DIRECTIONS:
With spelling and spacing unchanged, write out each line of the material.
*** Opening of RECORDS SUPPLIED ***
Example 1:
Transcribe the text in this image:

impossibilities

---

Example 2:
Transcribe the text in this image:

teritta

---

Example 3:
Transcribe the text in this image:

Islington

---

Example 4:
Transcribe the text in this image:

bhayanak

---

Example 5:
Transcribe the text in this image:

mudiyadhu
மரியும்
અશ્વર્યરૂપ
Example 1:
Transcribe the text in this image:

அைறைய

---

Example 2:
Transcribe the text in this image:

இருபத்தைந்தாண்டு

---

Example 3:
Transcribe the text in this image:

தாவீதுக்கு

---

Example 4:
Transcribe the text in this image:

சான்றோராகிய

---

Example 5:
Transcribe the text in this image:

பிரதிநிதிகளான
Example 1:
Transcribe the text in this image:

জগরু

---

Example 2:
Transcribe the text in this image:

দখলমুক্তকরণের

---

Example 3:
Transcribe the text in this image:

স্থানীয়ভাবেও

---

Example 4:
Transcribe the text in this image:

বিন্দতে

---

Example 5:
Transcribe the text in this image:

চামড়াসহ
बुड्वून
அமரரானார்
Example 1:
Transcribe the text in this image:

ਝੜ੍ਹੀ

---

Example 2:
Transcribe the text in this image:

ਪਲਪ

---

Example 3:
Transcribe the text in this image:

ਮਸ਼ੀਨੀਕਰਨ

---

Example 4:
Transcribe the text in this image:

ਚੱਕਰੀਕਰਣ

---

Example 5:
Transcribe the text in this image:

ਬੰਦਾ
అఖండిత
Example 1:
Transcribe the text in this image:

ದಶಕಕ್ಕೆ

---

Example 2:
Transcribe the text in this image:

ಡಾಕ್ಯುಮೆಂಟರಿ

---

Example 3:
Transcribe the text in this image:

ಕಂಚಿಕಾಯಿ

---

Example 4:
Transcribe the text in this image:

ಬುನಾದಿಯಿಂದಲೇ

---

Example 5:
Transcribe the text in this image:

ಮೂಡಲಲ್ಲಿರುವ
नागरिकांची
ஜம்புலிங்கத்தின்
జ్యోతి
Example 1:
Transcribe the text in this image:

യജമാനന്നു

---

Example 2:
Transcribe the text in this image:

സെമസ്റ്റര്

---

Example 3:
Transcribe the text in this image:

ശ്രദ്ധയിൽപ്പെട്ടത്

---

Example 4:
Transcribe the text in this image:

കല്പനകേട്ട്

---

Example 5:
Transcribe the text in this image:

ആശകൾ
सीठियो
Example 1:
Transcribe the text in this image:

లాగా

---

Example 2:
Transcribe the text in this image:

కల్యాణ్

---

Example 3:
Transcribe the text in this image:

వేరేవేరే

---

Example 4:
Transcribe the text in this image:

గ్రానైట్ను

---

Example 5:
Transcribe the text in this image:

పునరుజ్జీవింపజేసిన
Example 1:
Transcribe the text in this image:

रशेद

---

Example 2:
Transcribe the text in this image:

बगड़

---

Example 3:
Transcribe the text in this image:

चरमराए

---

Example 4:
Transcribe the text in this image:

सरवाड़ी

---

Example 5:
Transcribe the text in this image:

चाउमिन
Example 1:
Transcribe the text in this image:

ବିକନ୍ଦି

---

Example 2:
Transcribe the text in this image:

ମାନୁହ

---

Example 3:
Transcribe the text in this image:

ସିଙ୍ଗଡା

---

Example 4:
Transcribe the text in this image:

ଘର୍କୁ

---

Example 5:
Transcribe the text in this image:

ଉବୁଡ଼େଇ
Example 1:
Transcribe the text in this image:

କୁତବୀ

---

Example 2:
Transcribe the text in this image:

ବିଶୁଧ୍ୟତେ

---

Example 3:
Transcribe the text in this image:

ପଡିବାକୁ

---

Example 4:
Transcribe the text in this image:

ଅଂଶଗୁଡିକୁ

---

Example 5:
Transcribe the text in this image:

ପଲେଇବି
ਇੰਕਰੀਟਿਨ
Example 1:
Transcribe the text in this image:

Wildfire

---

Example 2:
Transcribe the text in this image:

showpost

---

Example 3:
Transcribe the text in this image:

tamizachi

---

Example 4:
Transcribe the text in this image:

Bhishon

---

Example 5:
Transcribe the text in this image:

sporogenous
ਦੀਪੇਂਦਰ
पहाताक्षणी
*** Close of RECORDS SUPPLIED ***
ANSWER:
Example 1:
Transcribe the text in this image:

impossibilities

---

Example 2:
Transcribe the text in this image:

teritta

---

Example 3:
Transcribe the text in this image:

Islington

---

Example 4:
Transcribe the text in this image:

bhayanak

---

Example 5:
Transcribe the text in this image:

mudiyadhu
மரியும்
અશ્વર્યરૂપ
Example 1:
Transcribe the text in this image:

அைறைய

---

Example 2:
Transcribe the text in this image:

இருபத்தைந்தாண்டு

---

Example 3:
Transcribe the text in this image:

தாவீதுக்கு

---

Example 4:
Transcribe the text in this image:

சான்றோராகிய

---

Example 5:
Transcribe the text in this image:

பிரதிநிதிகளான
Example 1:
Transcribe the text in this image:

জগরু

---

Example 2:
Transcribe the text in this image:

দখলমুক্তকরণের

---

Example 3:
Transcribe the text in this image:

স্থানীয়ভাবেও

---

Example 4:
Transcribe the text in this image:

বিন্দতে

---

Example 5:
Transcribe the text in this image:

চামড়াসহ
बुड्वून
அமரரானார்
Example 1:
Transcribe the text in this image:

ਝੜ੍ਹੀ

---

Example 2:
Transcribe the text in this image:

ਪਲਪ

---

Example 3:
Transcribe the text in this image:

ਮਸ਼ੀਨੀਕਰਨ

---

Example 4:
Transcribe the text in this image:

ਚੱਕਰੀਕਰਣ

---

Example 5:
Transcribe the text in this image:

ਬੰਦਾ
అఖండిత
Example 1:
Transcribe the text in this image:

ದಶಕಕ್ಕೆ

---

Example 2:
Transcribe the text in this image:

ಡಾಕ್ಯುಮೆಂಟರಿ

---

Example 3:
Transcribe the text in this image:

ಕಂಚಿಕಾಯಿ

---

Example 4:
Transcribe the text in this image:

ಬುನಾದಿಯಿಂದಲೇ

---

Example 5:
Transcribe the text in this image:

ಮೂಡಲಲ್ಲಿರುವ
नागरिकांची
ஜம்புலிங்கத்தின்
జ్యోతి
Example 1:
Transcribe the text in this image:

യജമാനന്നു

---

Example 2:
Transcribe the text in this image:

സെമസ്റ്റര്

---

Example 3:
Transcribe the text in this image:

ശ്രദ്ധയിൽപ്പെട്ടത്

---

Example 4:
Transcribe the text in this image:

കല്പനകേട്ട്

---

Example 5:
Transcribe the text in this image:

ആശകൾ
सीठियो
Example 1:
Transcribe the text in this image:

లాగా

---

Example 2:
Transcribe the text in this image:

కల్యాణ్

---

Example 3:
Transcribe the text in this image:

వేరేవేరే

---

Example 4:
Transcribe the text in this image:

గ్రానైట్ను

---

Example 5:
Transcribe the text in this image:

పునరుజ్జీవింపజేసిన
Example 1:
Transcribe the text in this image:

रशेद

---

Example 2:
Transcribe the text in this image:

बगड़

---

Example 3:
Transcribe the text in this image:

चरमराए

---

Example 4:
Transcribe the text in this image:

सरवाड़ी

---

Example 5:
Transcribe the text in this image:

चाउमिन
Example 1:
Transcribe the text in this image:

ବିକନ୍ଦି

---

Example 2:
Transcribe the text in this image:

ମାନୁହ

---

Example 3:
Transcribe the text in this image:

ସିଙ୍ଗଡା

---

Example 4:
Transcribe the text in this image:

ଘର୍କୁ

---

Example 5:
Transcribe the text in this image:

ଉବୁଡ଼େଇ
Example 1:
Transcribe the text in this image:

କୁତବୀ

---

Example 2:
Transcribe the text in this image:

ବିଶୁଧ୍ୟତେ

---

Example 3:
Transcribe the text in this image:

ପଡିବାକୁ

---

Example 4:
Transcribe the text in this image:

ଅଂଶଗୁଡିକୁ

---

Example 5:
Transcribe the text in this image:

ପଲେଇବି
ਇੰਕਰੀਟਿਨ
Example 1:
Transcribe the text in this image:

Wildfire

---

Example 2:
Transcribe the text in this image:

showpost

---

Example 3:
Transcribe the text in this image:

tamizachi

---

Example 4:
Transcribe the text in this image:

Bhishon

---

Example 5:
Transcribe the text in this image:

sporogenous
ਦੀਪੇਂਦਰ
पहाताक्षणी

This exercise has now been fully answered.